(Material supplied Opens)

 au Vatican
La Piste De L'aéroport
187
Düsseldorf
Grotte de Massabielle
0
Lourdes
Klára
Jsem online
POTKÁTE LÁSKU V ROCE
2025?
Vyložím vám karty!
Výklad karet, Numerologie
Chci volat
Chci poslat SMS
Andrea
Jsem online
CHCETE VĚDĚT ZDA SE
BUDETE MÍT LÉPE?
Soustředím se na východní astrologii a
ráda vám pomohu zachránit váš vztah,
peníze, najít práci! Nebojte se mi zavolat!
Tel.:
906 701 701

(Material supplied Closes)
(Material supplied Opens)

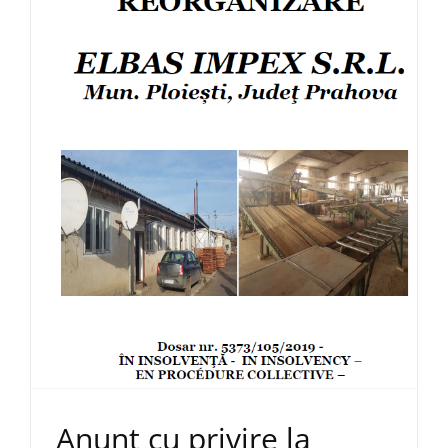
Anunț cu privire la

(Material supplied Closes)

§ **Exercise objective**
Look back at the entries above. Retype the line with "Soustředím se na východní astrologii a", the line with "906 701 701", and all lines in between.

§ **Written response**
Soustředím se na východní astrologii a
ráda vám pomohu zachránit váš vztah,
peníze, najít práci! Nebojte se mi zavolat!
Tel.:
906 701 701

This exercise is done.